Sunday, August 07, 2011

False equivalence at the Tennessean

For the past few months the political beat writers around the city have amplified the organization of supporters of the Mayor's plan to sell off the Fairgrounds, even though there was little or no evidence that they had a popular movement behind them. Even the ultimate test of a landslide referendum win seems to prompt no change in the reportage.

Michael Cass's report on last week's election keeps up the false equivalence as if demolition supporters swarmed the polls to the same degree that advocates of a community-based master plan did:

the century-old fairgrounds ... has divided neighbors and other residents throughout the city. The fight has pitted people who love the fairgrounds' history and affordable activities against those who believe it's mostly dead space and a noisy nuisance when cars are zooming around

Judging by the 71%-29% landslide of the referendum, the Fairgrounds no more divided neighbors than Karl Dean himself did. And yet, Cass never brings up Karl Dean's divisiveness in his report on the Mayor's race. Instead, Cass ponders how the popular Mayor will get the extra 6 council votes the referendum mandates.

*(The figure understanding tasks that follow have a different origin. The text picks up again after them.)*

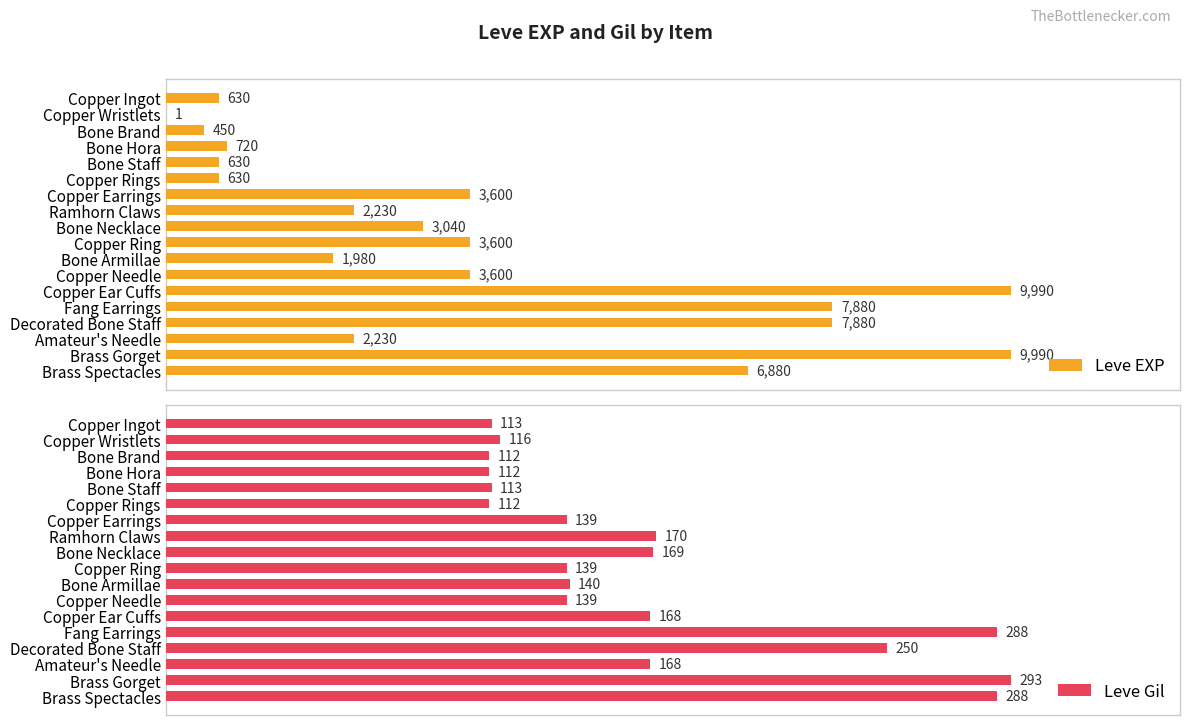

Where is Leve Gil nearest to the value 202?

Ramhorn Claws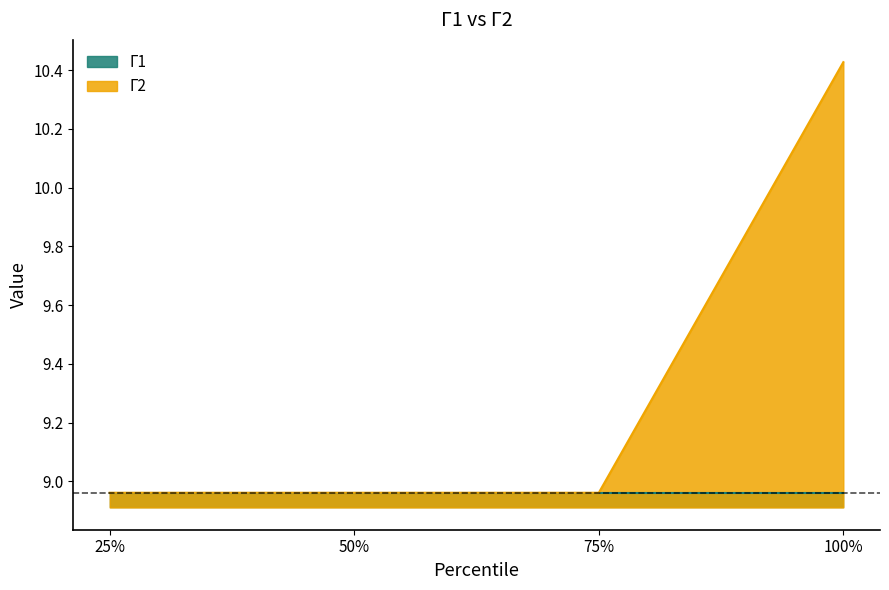

How many values are between 8 and 10?

3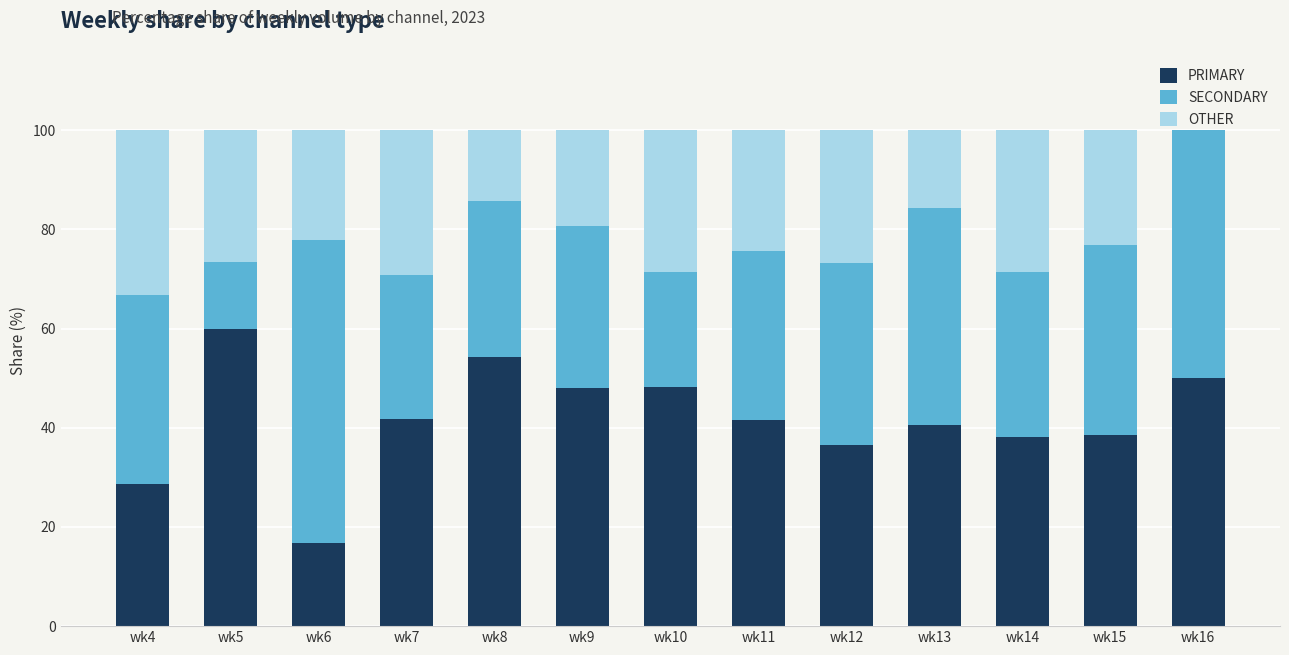

What is the sum of the PRIMARY values at wk14 and wk15?

76.6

Unlike the relatively positive media spin that Fairgrounds opponents like South Nashville Action People and Neighbors for Progress received during the past year, the Mayor's no-name opponents got next to none. There is no telling how media coverage of SNAP/NFP motivated people to vote against the referendum and there is no telling how low the percentage of "against" referendum votes would have been had SNAP/NFP received the same meager coverage that Karl Dean's opponents did.